REQUIRED WORK:
Reproduce each of the lines below word for word, omitting the pictures from your output.

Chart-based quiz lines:
------------------------

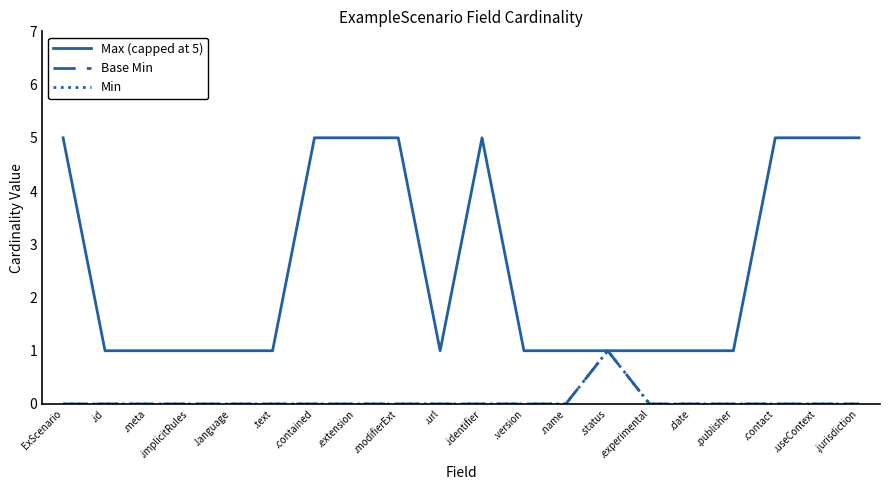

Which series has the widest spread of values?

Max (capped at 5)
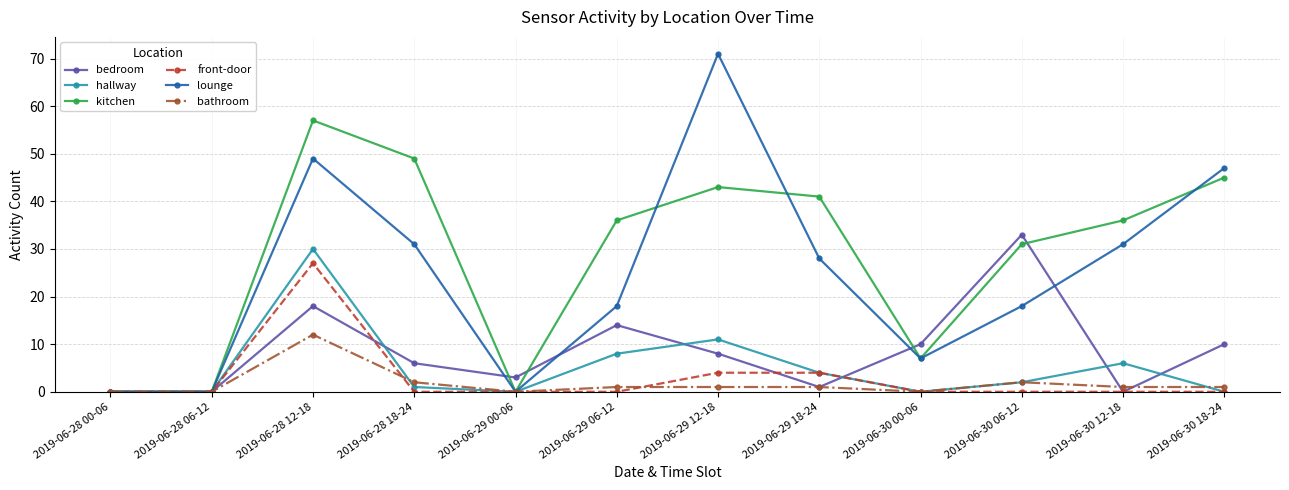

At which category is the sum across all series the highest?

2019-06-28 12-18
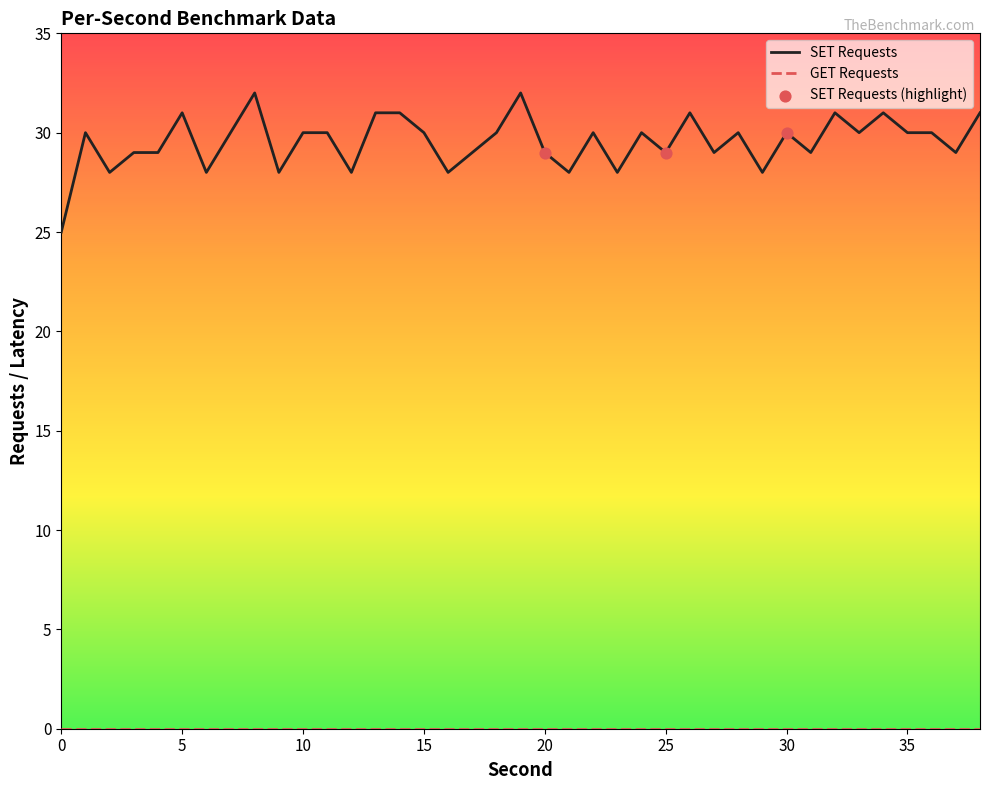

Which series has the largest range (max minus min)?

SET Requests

------------------------

SOLUTION TO THIS EXERCISE:
Which series has the widest spread of values?

Max (capped at 5)

At which category is the sum across all series the highest?

2019-06-28 12-18

Which series has the largest range (max minus min)?

SET Requests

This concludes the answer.